Sicuramente, se avete tra i sistemi che gestite un memcached, questa non può che essere un’ottima notizia.
Per chi non lo conoscesse, memcached è un sistema di caching in RAM ad oggetti, utilizzato prevalentemente per l’accelerazione del caricamento di siti web, anche se in realtà può essere utilizzato per tantissime altre cose.
Tutto è nato ad inizio Marzo, quando gli amministratori di sistema di GitHub hanno dovuto gestire il più grande attacco DDoS (Distributed Denial of Service) della storia: 1,35Tbps di traffico di picco, seguiti da un’altro picco a 400Gbps, e poi diversi altri.

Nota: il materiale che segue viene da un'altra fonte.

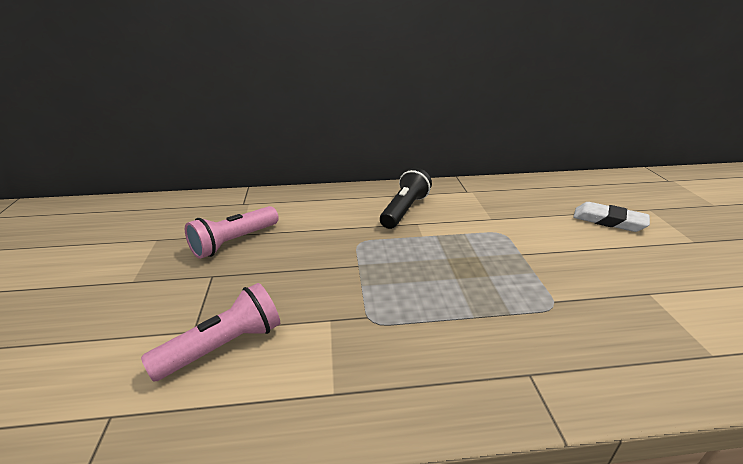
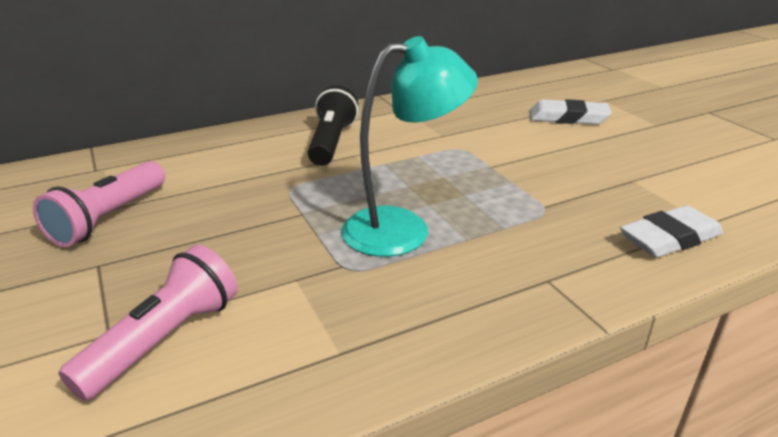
camera: 20 degrees left, 0 degrees up
none -> turquoise lamp [341,36,478,257]
none -> white eraser [620,205,723,258]

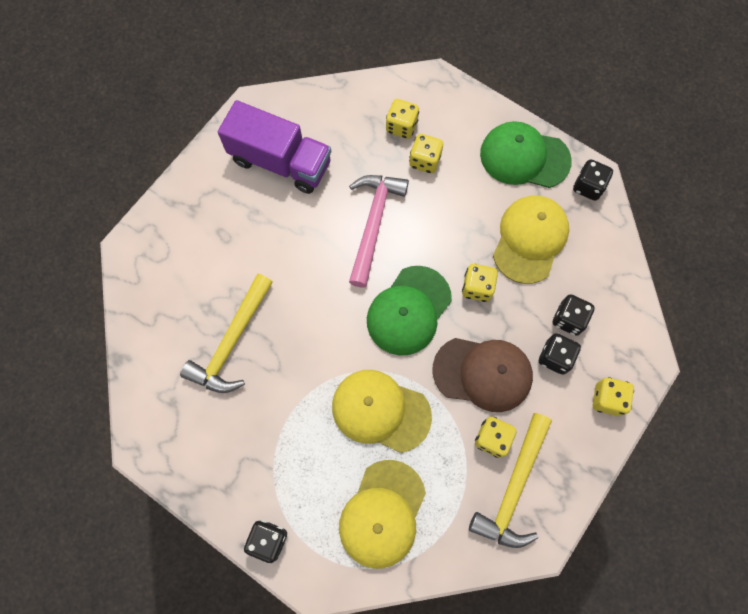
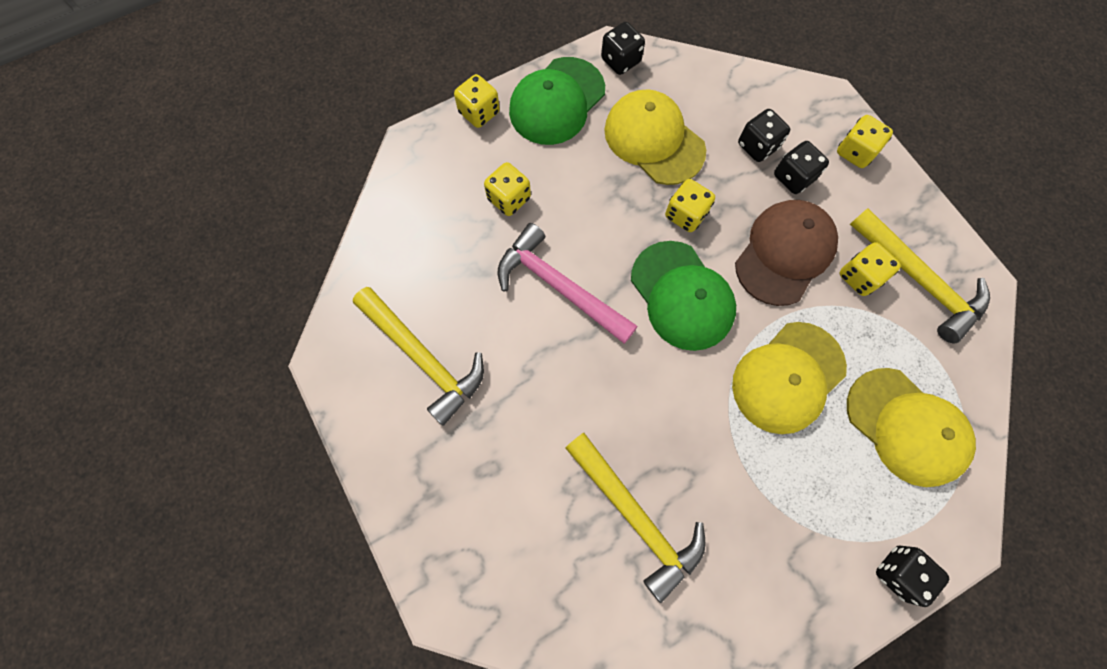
camera: 65 degrees left, 0 degrees up
purple truck [218,100,331,194] -> yellow hammer [353,287,484,425]
yellow dice [386,99,419,139] -> yellow dice moved to [454,74,500,128]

Ma da cosa era stato generato tutto questo traffico? Da diversi memcached aperti su internet, con il protocollo UDP abilitato. Inviando un pacchetto creato ad-hoc si poteva “ingannare” questi memcached e forzarli a chiamare insistentemente un indirizzo bersaglio, con una ratio di 1:50000 (1 pacchetto udp ricevuto si trasformava in 50000 chiamate effettuate dai memcached).
Fortunatamente Corero, azienda che si occupa di soluzioni, prodotti e servizi per mitigare e contrastare attacchi di tipo DDoS, ha trovato un modo affinché il server attaccato “resetti” i memcached attaccanti, bloccando il flusso di chiamate. L’azienda ha affermato di aver testato il metodo su reali server che stavano eseguendo il flood, e che la sua soluzione funziona al 100%, e senza effetti collaterali.

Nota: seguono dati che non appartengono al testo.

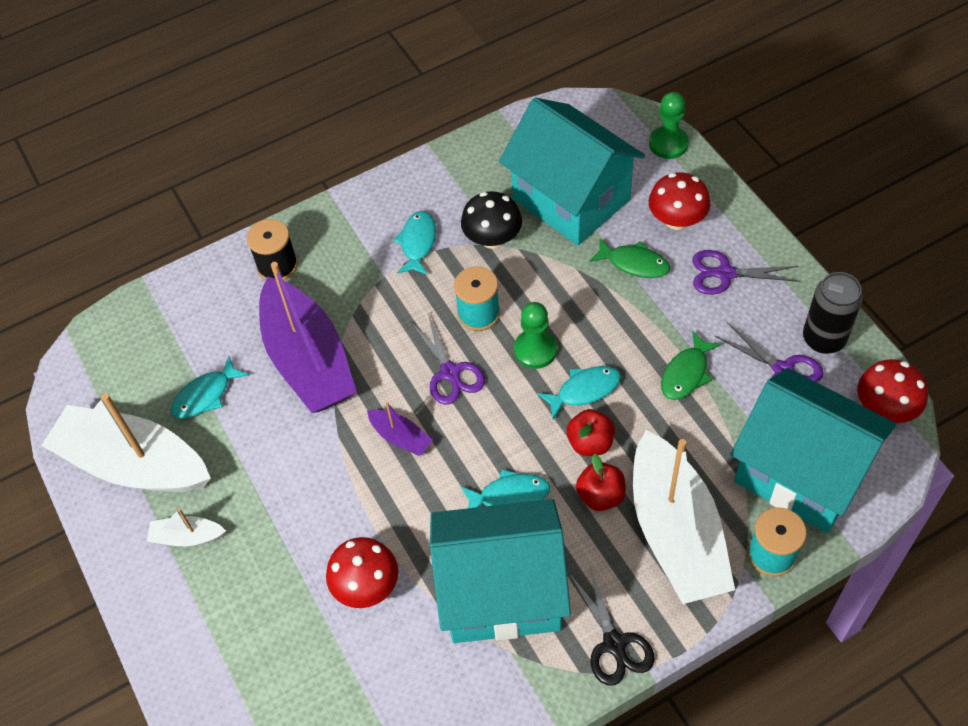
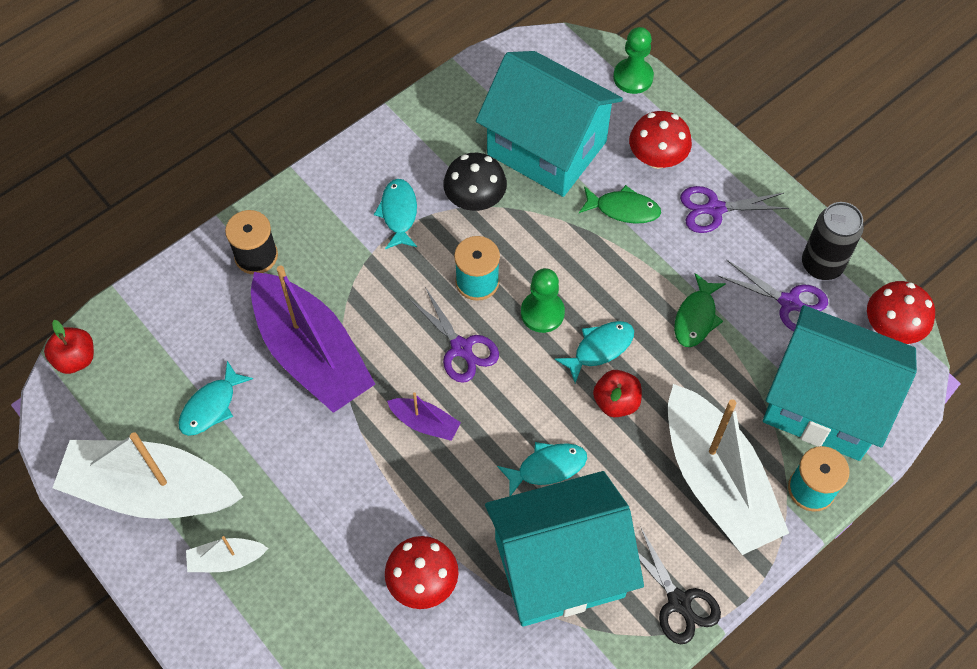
camera: 15 degrees left, 5 degrees up
red apple [576,454,626,511] -> red apple moved to [44,320,94,374]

Il problema è quindi risolto. Nel frattempo è stata aperta la CVE-2018-1000115 per la versione 1.5.5, e gli sviluppatori di memcached hanno già rilasciato la 1.5.6 che risolve il problema disabilitando il protocollo UDP di default, richiedendo una configurazione specifica per riattivarlo.
Aggiornate quindi gente, perché purtroppo tool per lanciare gli attacchi sono facilmente disponibili online, come su Pastebin ed – ironia della sorte – su GitHub stesso.